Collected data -
Segment Open
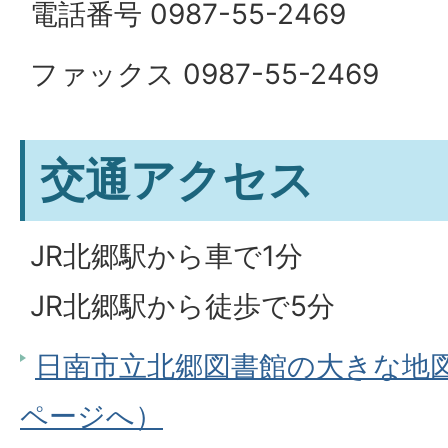
電話番号 0987-55-2469
ファックス 0987-55-2469
交通アクセス
JR北郷駅から車で1分
JR北郷駅から徒歩で5分
日南市立北郷図書館の大きな地図を
ページへ）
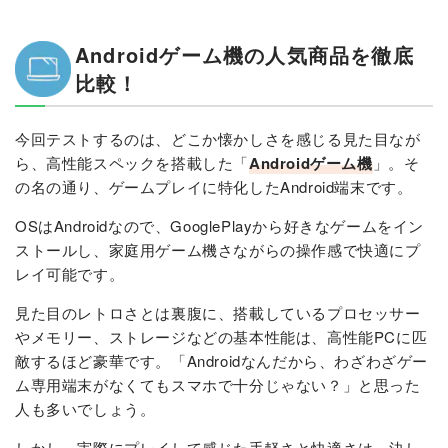
Androidゲーム機の人気商品を徹底
比較！
今回テストするのは、どこか懐かしさを感じる見た目なが
ら、高性能スペックを搭載した「
Androidゲーム機
」。そ
の名の通り、ゲームプレイに特化したAndroid端末です。
OSはAndroidなので、GooglePlayから好きなゲームをイン
ストールし、家庭用ゲーム機さながらの操作感で快適にプ
レイ可能です。
見た目のレトロさとは裏腹に、搭載しているプロセッサー
やメモリー、ストレージなどの基本性能は、高性能PCに匹
敵するほど豪華です。「Androidなんだから、わざわざゲー
ム専用端末がなくてもスマホで十分じゃない？」と思った
人も多いでしょう。
しかし、実際にプレイして感じた手軽さと快適さは、決し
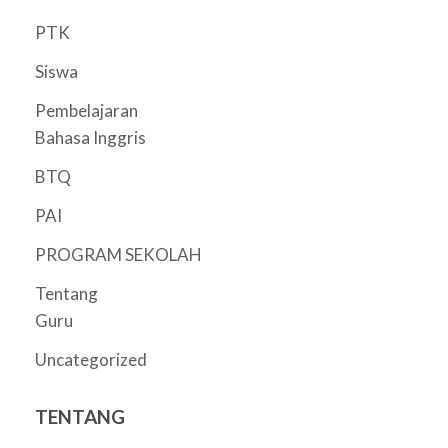
PTK
Siswa
Pembelajaran
Bahasa Inggris
BTQ
PAI
PROGRAM SEKOLAH
Tentang
Guru
Uncategorized
TENTANG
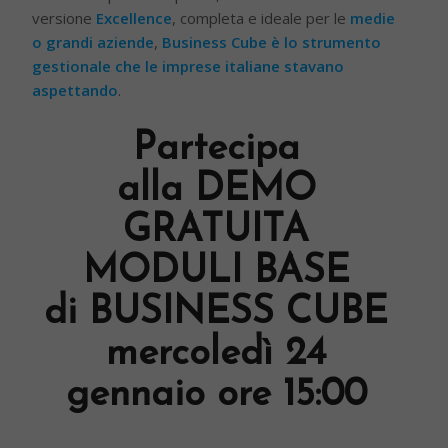
versione
Excellence
, completa e ideale per le
medie
o grandi aziende
,
Business Cube è lo strumento
gestionale che le imprese italiane stavano
aspettando
.
Partecipa
alla
DEMO
GRATUITA
MODULI BASE
di
BUSINESS CUBE
mercoledì 24
gennaio
ore 15:00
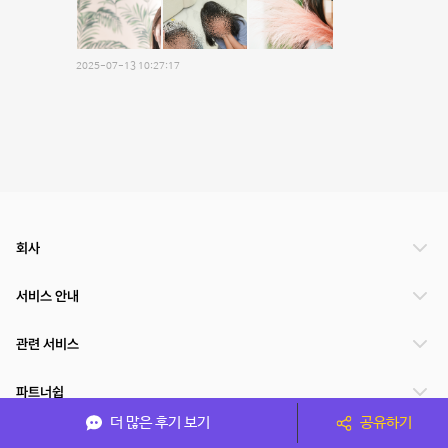
2025-07-13 10:27:17
회사
서비스 안내
관련 서비스
파트너쉽
더 많은 후기 보기
공유하기
서비스 제공 국가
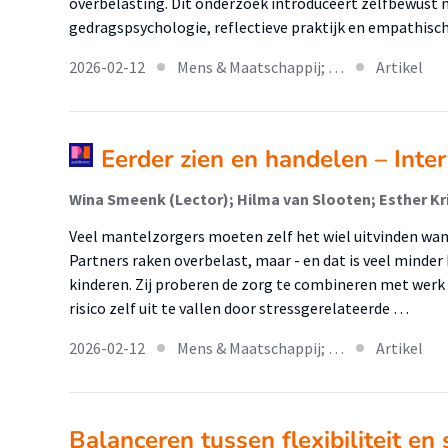
overbelasting. Dit onderzoek introduceert zelfbewus
gedragspsychologie, reflectieve praktijk en empathisc
2026-02-12
Mens & Maatschappij; …
Artikel
Eerder zien en handelen – Inter
Veel mantelzorgers moeten zelf het wiel uitvinden wan
Partners raken overbelast, maar - en dat is veel minder
kinderen. Zij proberen de zorg te combineren met werk
risico zelf uit te vallen door stressgerelateerde …
2026-02-12
Mens & Maatschappij; …
Artikel
Balanceren tussen flexibiliteit en 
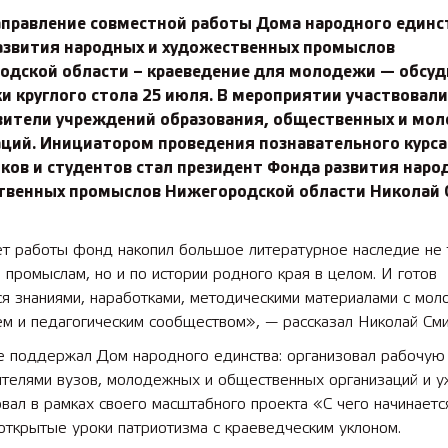
аправление совместной работы Дома народного единс
азвития народных и художественных промыслов
одской области – краеведение для молодежи — обсу
и круглого стола 25 июля. В мероприятии участвовали
вители учреждений образования, общественных и мо
аций. Инициатором проведения познавательного курса
ков и студентов стал президент Фонда развития наро
твенных промыслов Нижегородской области Николай 
ет работы фонд накопил большое литературное наследие не 
промыслам, но и по истории родного края в целом. И готов
ся знаниями, наработками, методическими материалами с мо
м и педагогическим сообществом», — рассказал Николай Сми
е поддержал Дом народного единства: организовал рабочую 
ителями вузов, молодежных и общественных организаций и у
вал в рамках своего масштабного проекта «С чего начинаетс
открытые уроки патриотизма с краеведческим уклоном.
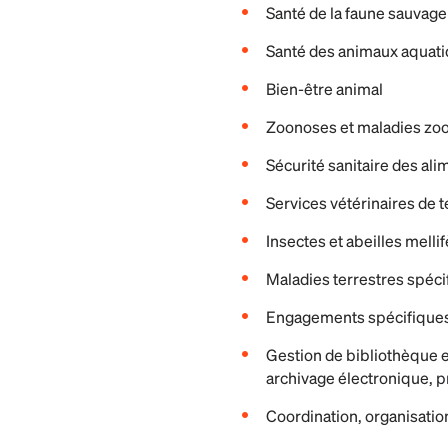
Santé de la faune sauvage
Santé des animaux aquat
Bien-être animal
Zoonoses et maladies zo
Sécurité sanitaire des ali
Services vétérinaires de t
Insectes et abeilles melli
Maladies terrestres spéci
Engagements spécifique
Gestion de bibliothèque 
archivage électronique, 
Coordination, organisatio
Segment Closed
If a line in the data above contains "Николай", return that line.

твенных промыслов Нижегородской области Николай 
м и педагогическим сообществом», — рассказал Николай Сми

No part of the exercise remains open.